Apply a cold pack or ice wrapped in a cloth (never ice directly on skin) to the area for 10-15 minutes as soon as possible after the injury. Cold reduces blood leakage into the tissue and limits the size of the bruise.

Elevate the bruised limb if possible to reduce blood pooling.

If the bruise is over a particularly bony area (like the forehead), a "goose egg" lump may form – this is blood accumulating above the bone (a subperiosteal haematoma) and is alarming in appearance but usually harmless. It resolves over several weeks.

Paracetamol can be given for pain. Ibuprofen should be used with caution in the first 24-48 hours after a significant injury as it has antiplatelet effects that may slightly worsen bleeding.

When to Be Concerned

Bruising in a non-mobile infant. Any bruising in a baby who is not yet rolling, cruising, or crawling is an indication for medical assessment. It is very difficult for a baby who is not yet moving independently to sustain a significant bruise.

Bruising on unusual sites. Bruises on the ears, neck, cheeks, upper arms, trunk, lower back, and buttocks are in locations not typically struck in normal childhood falls. These locations warrant assessment.

Bruising disproportionate to the mechanism. If the bruising is much more severe than would be expected from the described accident, or if the history changes or is inconsistent, this should prompt review.

Multiple bruises in different stages. While children at different stages of healing from multiple minor accidents might have bruises at different stages, extensive bruising in varying stages in unusual locations is concerning.

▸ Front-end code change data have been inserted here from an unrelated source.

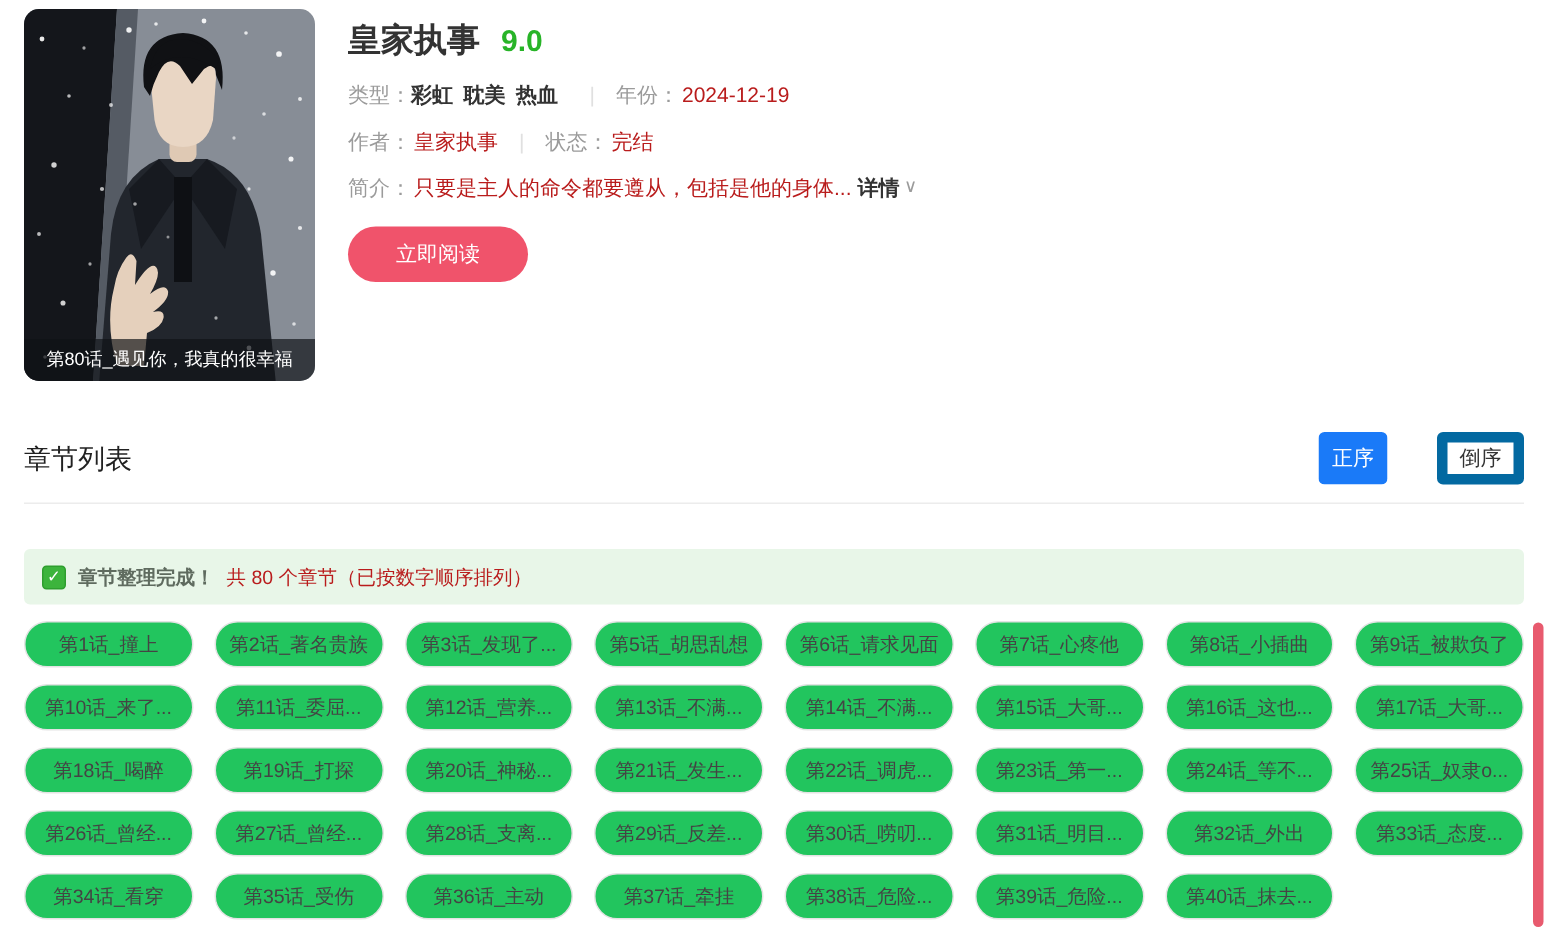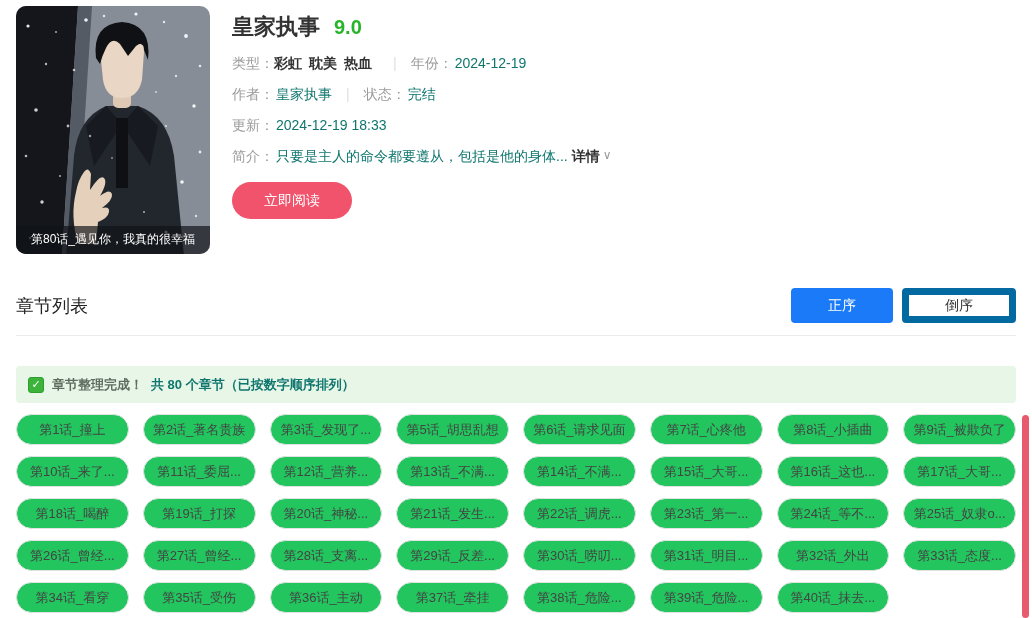"2024-12-19" .meta-value { color: #0f766e -> #b91c1c }
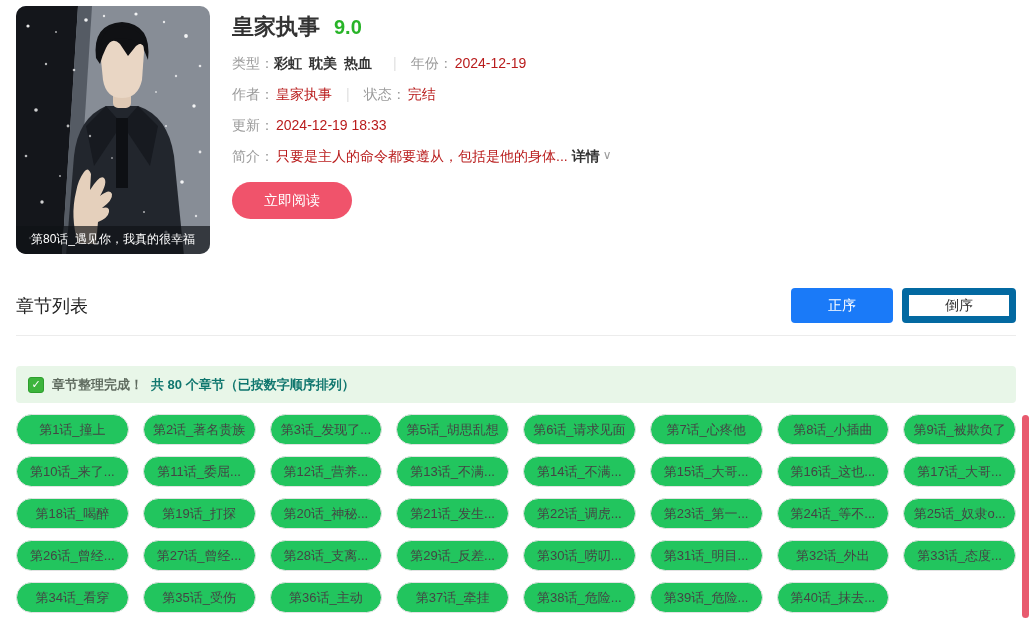"更新：" div.meta-row { html: <div> <span>更新：</span> <span>2024-12-19 18:33</span> </div> -> none }
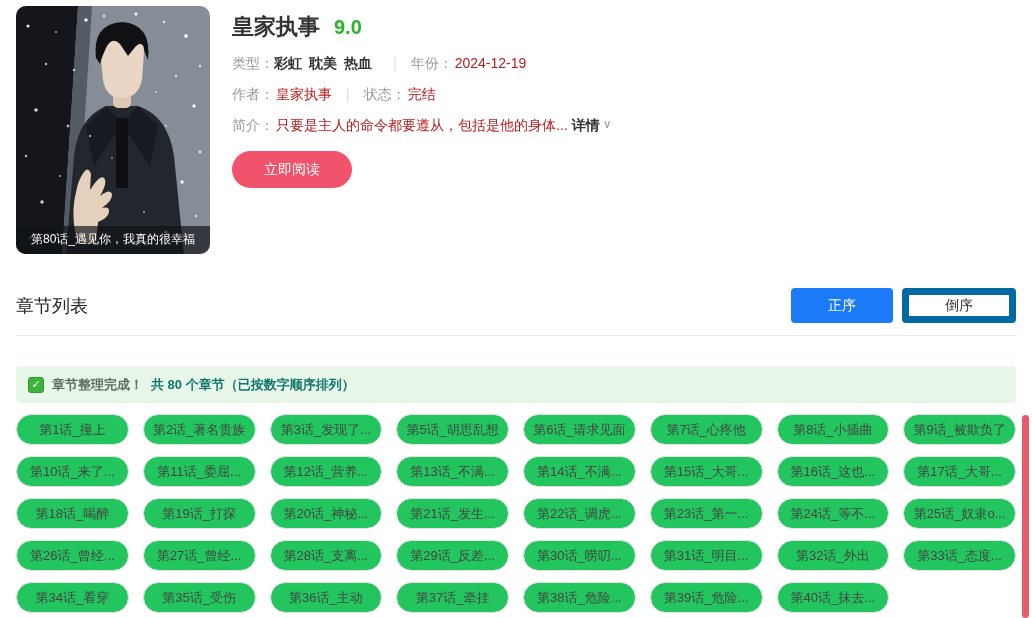"正序" .sort-btn { margin-left: none -> 24px; padding: 0 36px -> 0 8px }
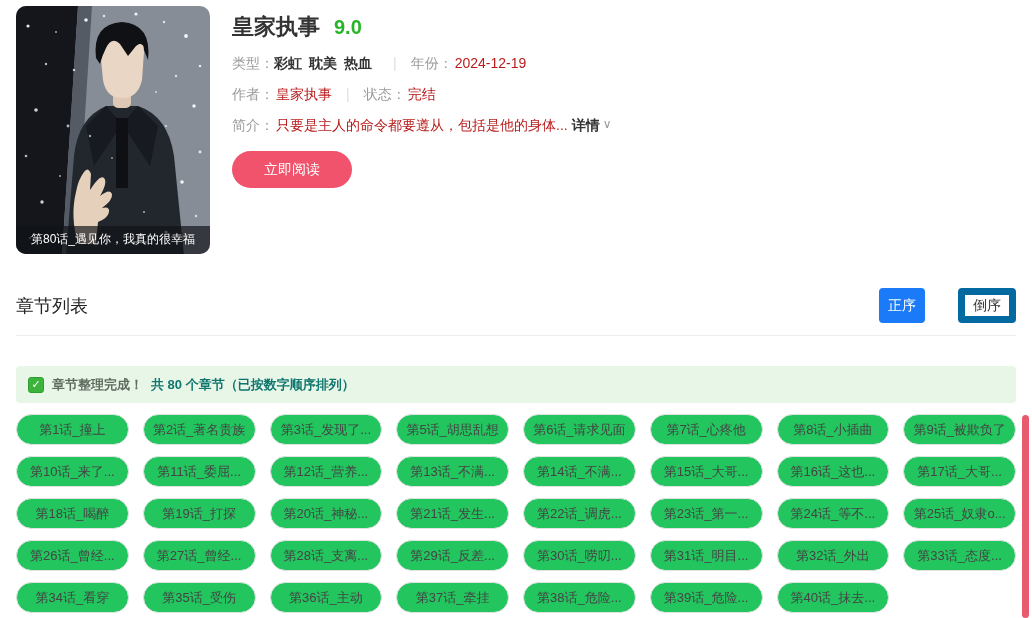"共 80 个章节（已按数字顺序排列）" .notice-rest { color: #0f766e -> #b91c1c; font-weight: bold -> none }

Suspicion of a bleeding disorder. Some children bruise easily due to conditions such as immune thrombocytopenia (ITP), von Willebrand disease, or haemophilia. Easy bruising from minor contact, bruising in unusual locations, or a family history of bleeding disorder may indicate investigation.

Any of these features should prompt medical assessment. Safeguarding guidance in the UK recommends that unexplained bruising in a non-mobile infant is managed via the established child protection pathway.

Key Takeaways

Bruising is extremely common in mobile children – once a child begins pulling to stand and walking, minor bruises from normal play and falls are expected. Bruises typically appear on bony prominences: shins, knees, forehead, and elbows. Bruising in non-mobile infants (not yet rolling, crawling, or standing), bruising on unusual sites (ears, neck, buttocks, upper arms, trunk), extensive bruising, or bruising of an unexpected severity for the described mechanism all warrant medical assessment to exclude non-accidental injury or a bleeding disorder. The clinical principle 'those who don't cruise, rarely bruise' is widely used to guide this assessment.